HOW TO COMPLETE THIS TASK:
Two lines below mark the span: the one containing "Нейтральные_электроды: 183000 -> 320000" and the one containing "Зажим_RANDALL_(2): 123000 -> 80000". Set down both, plus every line between, exactly as they stand, and nothing else.

RECORDS TO PROCESS:
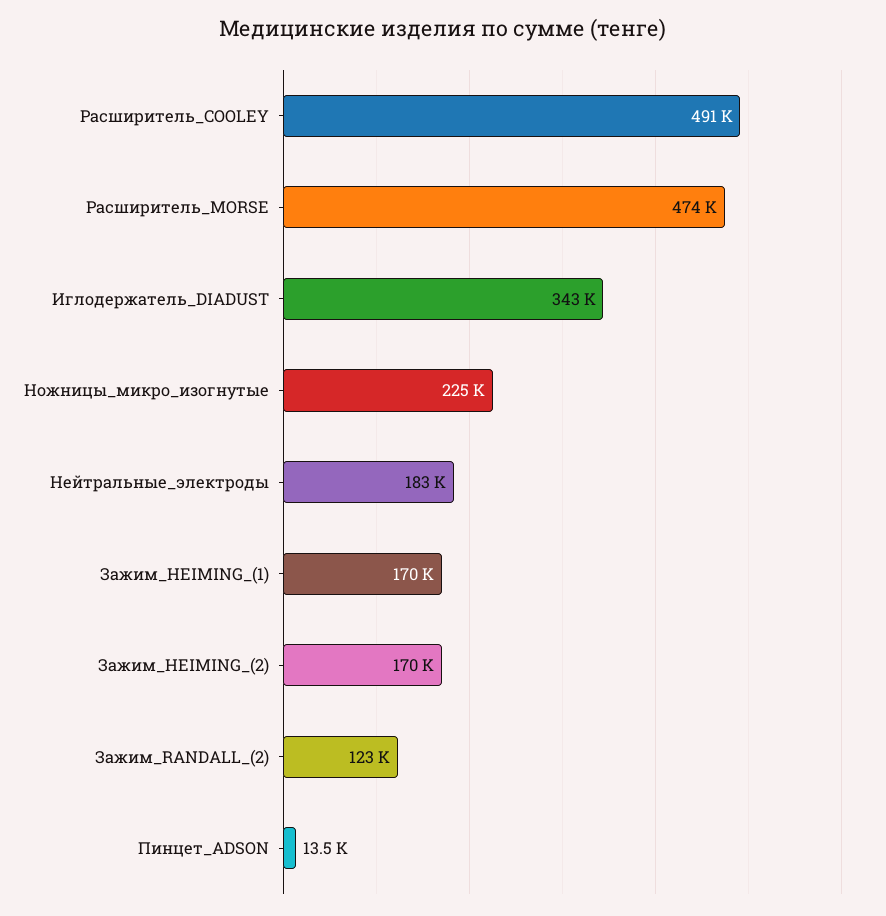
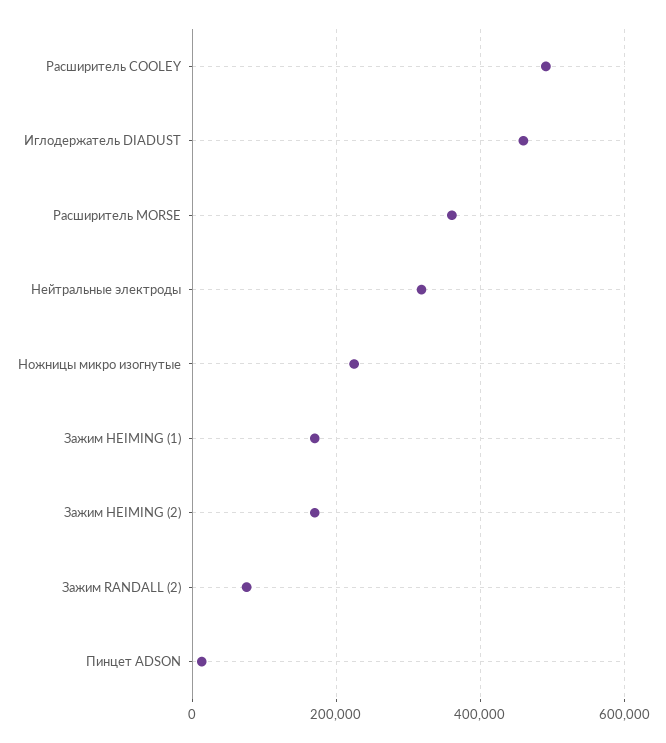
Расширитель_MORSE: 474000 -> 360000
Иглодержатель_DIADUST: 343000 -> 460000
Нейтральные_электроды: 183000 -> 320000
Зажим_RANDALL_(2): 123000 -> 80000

==

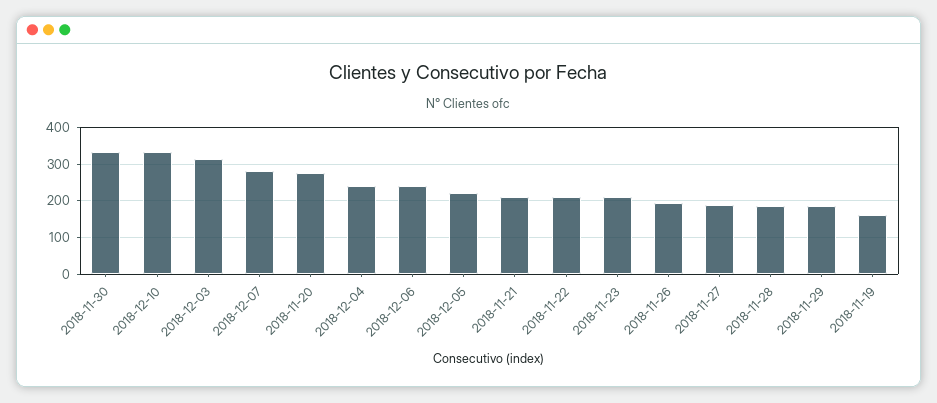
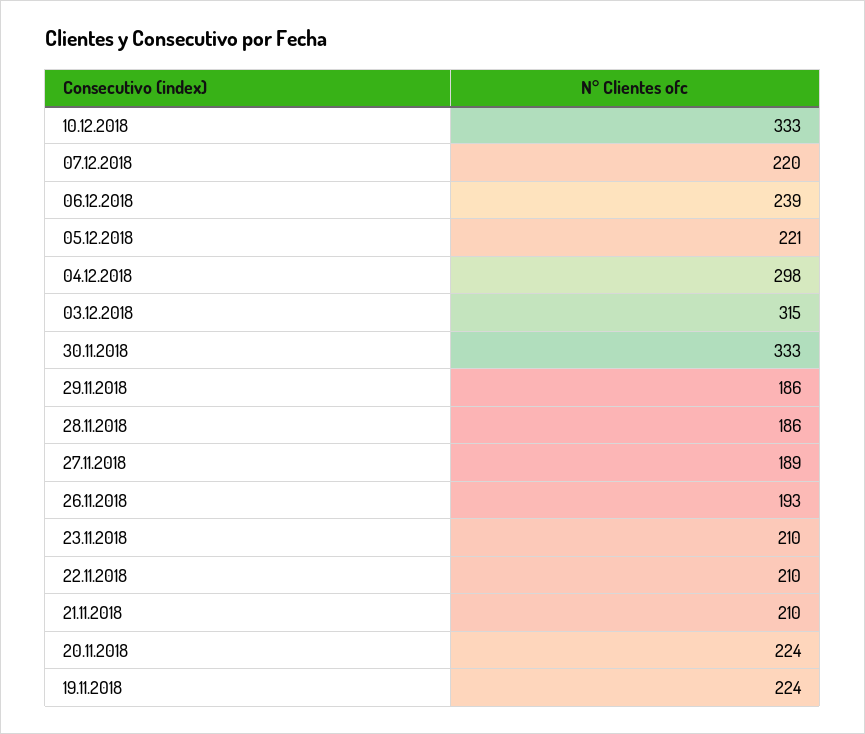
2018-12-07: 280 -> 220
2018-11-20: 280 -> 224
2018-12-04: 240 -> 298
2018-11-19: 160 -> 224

TASK OUTPUT:
Нейтральные_электроды: 183000 -> 320000
Зажим_RANDALL_(2): 123000 -> 80000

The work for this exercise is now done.